Amy y los tiburones egoístas

Un libro que te apasionará
Amy tuvo un sueño. Soñó que era una tiburón. Desde pequeña tuvo que sobrevivir sola al igual que lo hacían los demás tiburones. Cada uno vivía a su aire y así se había hecho siempre. Su instinto la llevó a protegerse con gran agresividad de otros tiburones cuando la comida escaseaba lo cual ocurría cada vez con más frecuencia en el bonito archipiélago en donde vivía.
Pero el problema era que Amy se hacía preguntas. Mientras que los demás tiburones se dedicaban a cazar peces de forma imparable y muchas veces atiborrándose de ellos, Amy pensaba tratando de encontrar un sentido a su vida.
Amy era joven y muy lista y se daba cuenta de que su cuerpo no era una casualidad. Observaba a otros peces y en general todos eran mucho más lentos y torpes que ella. Su cuerpo y sus capacidades eran un auténtico prodigio de la naturaleza a pesar de que sus compañeros, por llamarles de alguna forma, no se daban cuenta de ello y casi siempre estaban quejándose.
Los demás tiburones eran terribles. Cuando no cazaban, discutían entre ellos y en muchas ocasiones se devoraban unos a otros. No existía ninguna sensación de grupo y nadie estaba interesado en ayudarse. Eran asquerosamente egoístas y lo peor de todo es que estaban convencidos de que era precisamente ese egoísmo lo que les hacía tan fuertes ante los demás peces.
Amy no era feliz con aquel tipo de vida. En el fondo ella no disfrutaba tanto cazando y discutiendo sin parar y de buena gana se hubiera detenido a jugar un rato con algún otro tiburón o a charlar  de forma amistosa o incluso a contar un chiste y reírse. Pero cada vez que lo intentaba surgía algún tipo de problema y las cosas terminaban muy mal.
Una noche se acercó a la superficie para contemplar la luna llena.
El efecto de la luna y las estrellas sobre el océano era mágico pues el cielo parecía retorcerse en todas direcciones como si alguien moviera una gigantesca lupa. Amy pasó así mucho tiempo casi aletargada cuando entonces observó algo que nunca había visto.

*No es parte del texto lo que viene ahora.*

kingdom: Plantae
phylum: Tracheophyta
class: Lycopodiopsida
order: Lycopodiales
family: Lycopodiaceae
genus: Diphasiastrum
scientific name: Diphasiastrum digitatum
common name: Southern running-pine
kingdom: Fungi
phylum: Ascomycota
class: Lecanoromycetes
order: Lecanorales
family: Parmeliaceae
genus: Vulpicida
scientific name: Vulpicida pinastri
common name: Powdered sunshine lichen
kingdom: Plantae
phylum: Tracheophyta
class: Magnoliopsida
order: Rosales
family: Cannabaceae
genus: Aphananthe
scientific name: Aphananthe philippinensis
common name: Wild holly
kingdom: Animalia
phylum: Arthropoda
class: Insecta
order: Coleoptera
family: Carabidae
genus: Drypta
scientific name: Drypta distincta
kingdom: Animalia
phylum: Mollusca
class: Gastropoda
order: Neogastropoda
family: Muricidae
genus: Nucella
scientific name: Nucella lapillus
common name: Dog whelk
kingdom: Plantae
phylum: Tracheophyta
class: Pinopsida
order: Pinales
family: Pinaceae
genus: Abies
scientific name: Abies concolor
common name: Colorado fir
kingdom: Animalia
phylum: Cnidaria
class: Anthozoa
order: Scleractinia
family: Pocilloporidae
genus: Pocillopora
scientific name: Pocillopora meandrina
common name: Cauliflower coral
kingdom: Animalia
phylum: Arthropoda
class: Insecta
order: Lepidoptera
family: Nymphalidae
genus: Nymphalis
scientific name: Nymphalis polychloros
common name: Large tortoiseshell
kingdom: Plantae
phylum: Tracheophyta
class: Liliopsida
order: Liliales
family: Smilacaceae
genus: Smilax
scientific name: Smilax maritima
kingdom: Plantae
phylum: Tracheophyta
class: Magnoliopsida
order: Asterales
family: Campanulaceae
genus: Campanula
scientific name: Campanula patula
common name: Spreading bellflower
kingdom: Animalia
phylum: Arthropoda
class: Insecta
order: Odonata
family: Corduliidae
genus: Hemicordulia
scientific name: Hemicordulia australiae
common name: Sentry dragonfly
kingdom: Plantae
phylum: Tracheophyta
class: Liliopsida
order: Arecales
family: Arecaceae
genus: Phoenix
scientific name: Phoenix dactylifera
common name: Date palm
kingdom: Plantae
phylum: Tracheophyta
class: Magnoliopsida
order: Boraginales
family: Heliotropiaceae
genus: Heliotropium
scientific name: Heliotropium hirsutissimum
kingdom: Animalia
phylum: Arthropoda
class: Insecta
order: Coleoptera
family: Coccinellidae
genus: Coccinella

Un poco más lejos un grupo de delfines nadaba alegremente. Amy se acercó con sigilo para poder observarles con atención. Los delfines no sólo no discutían entre ellos sino que reían y jugaban pasándolo en grande. Daban vueltas en círculos y de vez en cuando uno de ellos saltaba en el aire saliendo del agua y volando durante unos segundos.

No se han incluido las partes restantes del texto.